W publicznych wypowiedziach przedstawiciele MON i Inspektoratu Uzbrojenia zapewniają, że na razie zmian w planach wydatków na modernizację techniczną nie ma, a realizacja umów jest finansowana na bieżąco. To dlatego w Hucie Stalowa Wola nie spada tempo produkcji haubic i zamówionych niedawno uzupełniających dostaw samobieżnych moździerzy Rak. Kontynuowany jest też program rozwoju nowego bojowego wozu piechoty Borsuk. Stołeczne firmy – radarowy PIT-Radwar i Przemysłowe Centrum Optoelektroniki – kontynuują dostawy sprzętu bojowego. W rozpędzie jest amunicyjno-rakietowe skarżyskie Mesko.
Największe polskie fabryki broni wprowadziły nadzwyczajne procedury sanitarne, aby utrzymać planową produkcję, i na razie udaje im się odpierać ataki koronawirusa. W przypadku skomplikowanych konstrukcji, takich jak superdziało Krab czy samobieżne moździerze, kluczowe jest utrzymanie za wszelką cenę fachowych zespołów integrujących broń. Absencja kilku specjalistów mogłaby szybko sparaliżować proces technologiczny.
To dlatego każdemu pracownikowi wchodzącemu na teren HSW mierzy się temperaturę, zapewnia dostęp do maseczek i środków dezynfekujących. Do tego z myślą o ścisłej bioasekuracji zmieniono w hucie organizację pracy.

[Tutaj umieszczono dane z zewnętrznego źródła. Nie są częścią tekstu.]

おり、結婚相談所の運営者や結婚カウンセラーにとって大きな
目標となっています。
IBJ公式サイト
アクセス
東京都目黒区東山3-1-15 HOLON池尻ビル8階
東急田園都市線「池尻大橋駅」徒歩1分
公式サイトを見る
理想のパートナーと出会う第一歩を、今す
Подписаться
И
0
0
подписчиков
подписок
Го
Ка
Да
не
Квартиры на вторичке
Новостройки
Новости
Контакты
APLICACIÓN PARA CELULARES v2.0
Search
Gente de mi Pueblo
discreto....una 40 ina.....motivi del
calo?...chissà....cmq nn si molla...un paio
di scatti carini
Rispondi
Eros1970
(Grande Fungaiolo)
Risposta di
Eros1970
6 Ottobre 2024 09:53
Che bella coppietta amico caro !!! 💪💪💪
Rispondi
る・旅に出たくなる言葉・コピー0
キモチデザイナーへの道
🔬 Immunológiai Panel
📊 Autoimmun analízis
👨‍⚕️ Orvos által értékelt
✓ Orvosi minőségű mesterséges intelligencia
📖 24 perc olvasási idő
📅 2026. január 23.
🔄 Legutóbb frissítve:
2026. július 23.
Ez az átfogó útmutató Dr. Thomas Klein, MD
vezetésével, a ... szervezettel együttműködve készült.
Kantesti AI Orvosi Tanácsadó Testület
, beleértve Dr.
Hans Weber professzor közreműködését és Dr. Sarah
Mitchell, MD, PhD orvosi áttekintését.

Nowe ograniczenia sanitarne traktowane są wyjątkowo poważnie, bo w podkarpackiej zbrojowni nie ma miejsca na błąd.
W HSW, gdzie ulokowano największe, wielomiliardowe zamówienia na ciężką broń artyleryjską, a także wymagające amerykańskie zlecenia na budowę wyrzutni rakietowych do patriotów, sprawy idą zgodnie z planem – uspokaja rzecznik huty Jowita Jajdelska.